While the Summon™ service has always supported UTF-8 encoding compliance for its foreign language search requirements, the complexities of the German language presents challenges for returning the most relevant search results available to users. With the new, sophisticated German-language search functionality in the Summon™ service, users will be able to search quickly and easily in German, without the need to account for the language’s unique characters and phrasing.
“Our goal has always been to provide researchers with the fastest and easiest discovery solutions available, and enhancing language search capabilities is high on the priority list,” said Andrea Michalek, director of technology, discovery services with Serials Solutions. “We have always supported match-for-match search in German, but we are now taking it a step further by offering researchers a truly native search functionality to ensure they receive the most relevant search results.”
The following sophisticated German-language search features are now available through the Summon™ service:
- Support for Spelling Variations – The Summon™ service now includes support for umlauts (ä, ö and ü), other types of diacritics and the sharp “s” (ß) within German-language search. The German umlauts (ä, ö and ü) can be spelled as “ae”, “oe” and “ue” respectively, and the Summon™ service allows users to search for words with umlauts using these variations. Additionally, users may substitute “ss” for “ß” and will receive relevant results that include “ß.”

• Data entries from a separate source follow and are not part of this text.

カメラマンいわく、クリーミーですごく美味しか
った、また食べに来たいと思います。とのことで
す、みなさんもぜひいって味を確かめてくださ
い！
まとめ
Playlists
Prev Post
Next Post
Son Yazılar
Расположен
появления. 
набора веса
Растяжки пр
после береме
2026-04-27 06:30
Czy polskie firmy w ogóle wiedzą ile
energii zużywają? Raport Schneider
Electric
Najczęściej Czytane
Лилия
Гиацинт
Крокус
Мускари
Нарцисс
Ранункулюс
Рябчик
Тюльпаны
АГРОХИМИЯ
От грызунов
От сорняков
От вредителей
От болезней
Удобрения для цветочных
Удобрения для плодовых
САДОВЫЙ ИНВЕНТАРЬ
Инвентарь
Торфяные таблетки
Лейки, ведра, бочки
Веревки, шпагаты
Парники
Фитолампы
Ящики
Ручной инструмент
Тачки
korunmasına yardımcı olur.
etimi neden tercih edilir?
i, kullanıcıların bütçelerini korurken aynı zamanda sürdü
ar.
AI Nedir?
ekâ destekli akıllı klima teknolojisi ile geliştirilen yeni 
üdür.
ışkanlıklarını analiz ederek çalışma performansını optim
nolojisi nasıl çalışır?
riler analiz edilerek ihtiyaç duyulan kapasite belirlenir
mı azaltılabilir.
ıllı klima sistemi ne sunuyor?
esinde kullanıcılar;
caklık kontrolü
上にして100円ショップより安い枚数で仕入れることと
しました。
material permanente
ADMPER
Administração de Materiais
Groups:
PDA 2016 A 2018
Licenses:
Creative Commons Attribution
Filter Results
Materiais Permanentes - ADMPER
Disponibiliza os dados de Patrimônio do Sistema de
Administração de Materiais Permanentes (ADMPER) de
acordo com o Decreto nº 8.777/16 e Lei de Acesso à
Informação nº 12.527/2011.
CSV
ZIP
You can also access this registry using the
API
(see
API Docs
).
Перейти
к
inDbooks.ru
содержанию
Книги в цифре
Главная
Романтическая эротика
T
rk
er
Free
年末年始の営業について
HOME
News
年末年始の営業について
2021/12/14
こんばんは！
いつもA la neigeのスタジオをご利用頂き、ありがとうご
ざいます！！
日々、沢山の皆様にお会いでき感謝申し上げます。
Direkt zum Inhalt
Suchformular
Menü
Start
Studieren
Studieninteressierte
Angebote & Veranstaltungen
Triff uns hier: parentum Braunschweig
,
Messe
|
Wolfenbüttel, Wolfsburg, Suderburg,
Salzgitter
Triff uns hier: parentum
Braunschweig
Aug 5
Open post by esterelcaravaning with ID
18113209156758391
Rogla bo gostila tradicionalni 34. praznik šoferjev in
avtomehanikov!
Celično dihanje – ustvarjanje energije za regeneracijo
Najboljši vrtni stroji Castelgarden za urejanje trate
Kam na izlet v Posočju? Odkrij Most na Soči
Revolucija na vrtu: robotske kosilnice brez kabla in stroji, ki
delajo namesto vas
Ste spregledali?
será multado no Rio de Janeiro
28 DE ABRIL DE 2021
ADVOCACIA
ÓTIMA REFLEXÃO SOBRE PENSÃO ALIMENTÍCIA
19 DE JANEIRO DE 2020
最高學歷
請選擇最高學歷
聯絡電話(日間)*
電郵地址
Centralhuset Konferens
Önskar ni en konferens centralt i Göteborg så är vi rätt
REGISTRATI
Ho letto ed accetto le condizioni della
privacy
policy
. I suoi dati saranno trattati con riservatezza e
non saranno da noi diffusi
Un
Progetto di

- German-Language Stemming – Stemming is a commonly used technique in search engines to allow users to search for the same word in different forms. The Summon™ service now performs German-language stemming in German-language search, allowing users to search for either the singular form or the plural form of most nouns.
- Enhanced Handling of Compound Words – The German language allows for the productive formation of compound words. For example, “Abwasserbehandlungsanlage” means “wastewater treatment plant.” To account for this, the Summon™ search performs a process called decompounding, or the splitting of compound words, enabling users to receive results for “wastewater treatment plant” even if they search with its components “Abwasser,” “Behandlung” and “Anlagen.”
- Intelligent Stop Word Support – The Summon™ service enables smart handling of stop words. For example, when users search for “und der Dichter” (meaning “and the poet”), the Summon™ service returns documents containing the phrase “und der Dichter” as well as documents containing “Dichter” without the stop words “und” and “der.”
- Intelligent Relevancy Scoring – Additionally, in all of the above features, the Summon™ service is able to promote documents with the exact form of the search terms above the alternate or derived forms.
Serials Solutions® Summon™ service currently enables sophisticated search features in Dutch, French, and Japanese, and will be adding enhancements for search in additional languages in the near future. The Library at the University of Konstanz became the first German institution to adopt the Summon™ web-scale discovery service, and recently completed the full integration of the solution into their library’s technology suite.